# Description of the task
Transcribe, exactly and in full, every record shown below, while omitting its images.

# Raw data
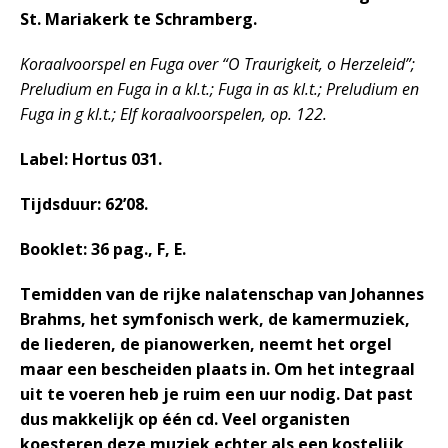
St. Mariakerk te Schramberg.
Koraalvoorspel en Fuga over “O Traurigkeit, o Herzeleid”;
Preludium en Fuga in a kl.t.; Fuga in as kl.t.; Preludium en
Fuga in g kl.t.; Elf koraalvoorspelen, op. 122.
Label: Hortus 031.
Tijdsduur: 62’08.
Booklet: 36 pag., F, E.
Temidden van de rijke nalatenschap van Johannes
Brahms, het symfonisch werk, de kamermuziek,
de liederen, de pianowerken, neemt het orgel
maar een bescheiden plaats in. Om het integraal
uit te voeren heb je ruim een uur nodig. Dat past
dus makkelijk op één cd. Veel organisten
koesteren deze muziek echter als een kostelijk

# Answer for the task
St. Mariakerk te Schramberg.
Koraalvoorspel en Fuga over “O Traurigkeit, o Herzeleid”;
Preludium en Fuga in a kl.t.; Fuga in as kl.t.; Preludium en
Fuga in g kl.t.; Elf koraalvoorspelen, op. 122.
Label: Hortus 031.
Tijdsduur: 62’08.
Booklet: 36 pag., F, E.
Temidden van de rijke nalatenschap van Johannes
Brahms, het symfonisch werk, de kamermuziek,
de liederen, de pianowerken, neemt het orgel
maar een bescheiden plaats in. Om het integraal
uit te voeren heb je ruim een uur nodig. Dat past
dus makkelijk op één cd. Veel organisten
koesteren deze muziek echter als een kostelijk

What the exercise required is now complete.